Accordingly, design verification is an important stage in validating an IC layout. One form of design verification involves one or more design rule checking (DRC) processes, which may be performed by design verification decks incorporating one or more design verification rules (hereinafter “design rules”) governing “permissible” physical layouts of, for instance, a full IC design, such as a full system on chip (SoC) design. Design rules are generally defined by a foundry, i.e., a semiconductor processing facility configured to manufacture SoC designs from, for example, silicon wafers. Design verification decks apply the design rules against the actual physical layout of a design to determine layout drawn errors, also commonly referred to as design verification violations, e.g., DRC violations or design verification errors. With the continuing decrease in IC feature sizes, design rules are becoming evermore complex and restrictive to ensure a suitably manufacturable and operable end product. Design rules, however, are typically conservative, and, as a result, are usually incrementally revised over time. Further, full SoC designs usually incorporate one or more blocks of intellectual property (IP), which may also be incrementally revised over time. This flux in design rules often necessitates revised design verification decks that include the revised design rules. Revisions, however, to the design rules and/or physical IP block designs may result in new true/false design verification violations being reported in association with existing physical IP block designs. These design verification violations may be classified, such as waived, for particular handling purposes during design verification operations, but DRC violation waivers are generally only authorized by the foundry. Although the term “waivers” will be used throughout this disclosure, waivers are to be regarded as illustrative and not as restrictive, and other types of design verification classifications are to be encompassed by this disclosure.
Most other areas of electronic design automation (EDA) tools have been steadily improving in terms of productivity in the design phase of an IC. Design verification tools, such as design verification tools to create and manage design verification violation waivers, have been less productive, resulting in increased design cycle schedules and a boost in the consumption of valuable resources. Accordingly, creation and management of design verification violation waivers is becoming increasingly more important, especially with regard to the automation of design verification operations. More specifically, automated design verification waiver flows would not only enable IC designers to significantly reduce their time to resolve false design verification violations, but would also enable IC designers to reduce time to tapeout and manufacture.

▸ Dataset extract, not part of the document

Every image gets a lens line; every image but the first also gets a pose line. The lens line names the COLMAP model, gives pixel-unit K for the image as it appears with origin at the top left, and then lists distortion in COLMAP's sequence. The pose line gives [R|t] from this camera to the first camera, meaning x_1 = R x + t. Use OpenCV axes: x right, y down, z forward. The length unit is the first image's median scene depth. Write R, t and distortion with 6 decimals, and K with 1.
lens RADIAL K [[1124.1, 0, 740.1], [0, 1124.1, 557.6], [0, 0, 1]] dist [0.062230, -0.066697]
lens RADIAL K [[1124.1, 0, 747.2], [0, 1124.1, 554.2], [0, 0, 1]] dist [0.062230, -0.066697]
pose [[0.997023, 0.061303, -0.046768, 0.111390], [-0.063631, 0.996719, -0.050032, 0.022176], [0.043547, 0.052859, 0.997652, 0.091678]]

In addition, checksums are employed as a way of uniquely defining a drawn layout with a unique numeric number. An IP_Checksum refers to a single checksum that uniquely identifies an IP block geometric layout by a checksum. A Cell_Checksum is similar to an IP_Checksum and is applicable where the IP is a library of cells, and each cell can have its own unique checksum. A Polygon_Checksum is a checksum for a single polygon. If one vertex moved in a layout, the resulting checksum will be different. The algorithm for a checksum can be proprietary to the specific EDA vendor. Therefore, layout DRC error waiver description files, which are provided in graphical data system (GDS or OASIS) format and contain such checksums (that uniquely provide a fingerprint of the total layout of the DRC waiver polygons for that IP block), are EDA vendor specific.

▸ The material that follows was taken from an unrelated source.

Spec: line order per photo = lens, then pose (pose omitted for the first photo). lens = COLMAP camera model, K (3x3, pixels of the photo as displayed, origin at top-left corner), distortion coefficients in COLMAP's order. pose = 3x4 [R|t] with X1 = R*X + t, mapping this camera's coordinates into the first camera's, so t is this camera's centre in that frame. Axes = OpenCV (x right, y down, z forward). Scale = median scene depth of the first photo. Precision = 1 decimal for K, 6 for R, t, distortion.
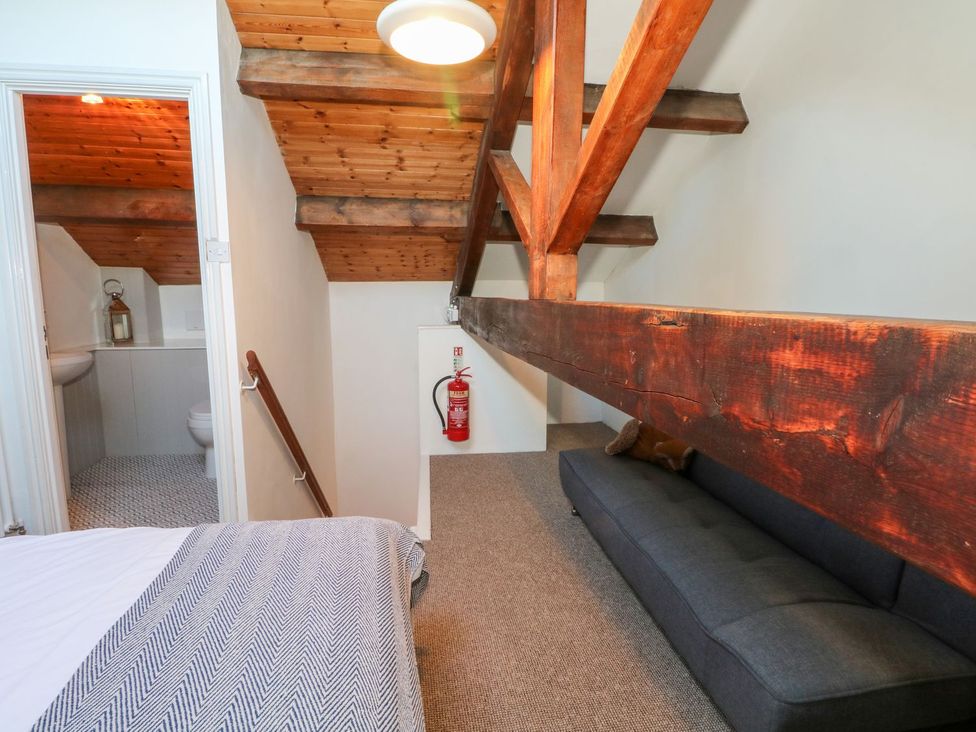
lens RADIAL K [[517.4, 0, 498.0], [0, 517.4, 368.4], [0, 0, 1]] dist [0.001100, -0.014127]
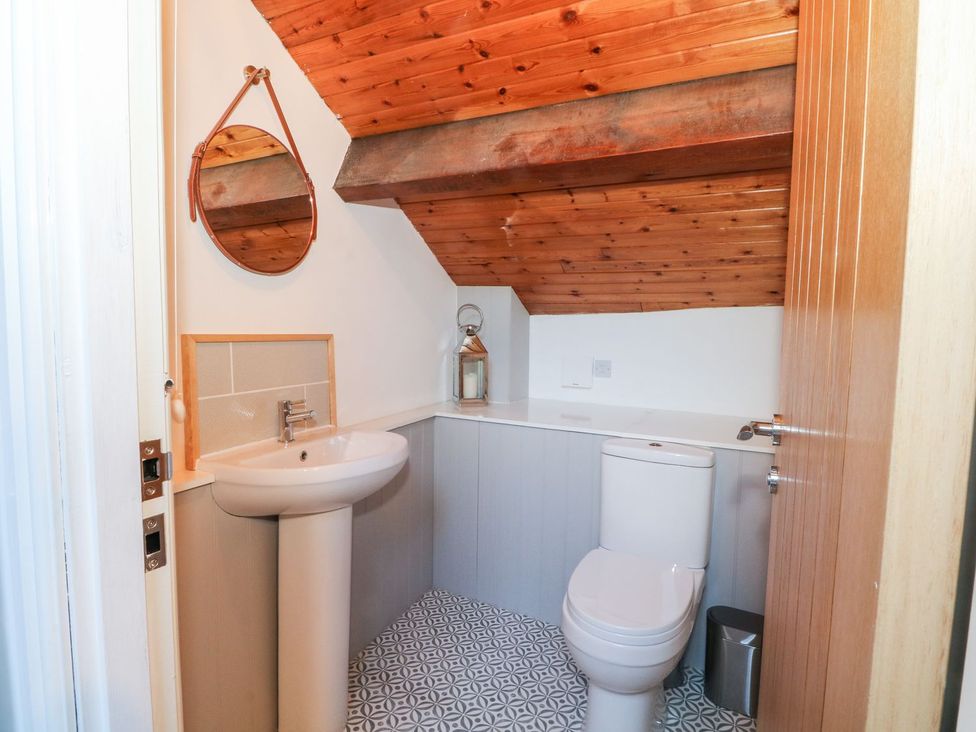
lens RADIAL K [[517.4, 0, 498.0], [0, 517.4, 368.4], [0, 0, 1]] dist [0.001100, -0.014127]
pose [[0.810120, 0.060033, -0.583183, -0.338137], [-0.100747, 0.994201, -0.037608, -0.072293], [0.577543, 0.089221, 0.811470, 0.501723]]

A need, therefore, exists for methodology enabling efficient creation and management of design verification waivers. There exists a particular need for methodology enabling efficient creation and management of design verification waivers in batch mode processes that are capable of handling multiple revisions of design verification rules and/or multiple revisions of physical IP block designs. A further need exists for methodology for creating and providing to users waiver description files which do not include checksums and have a generic format.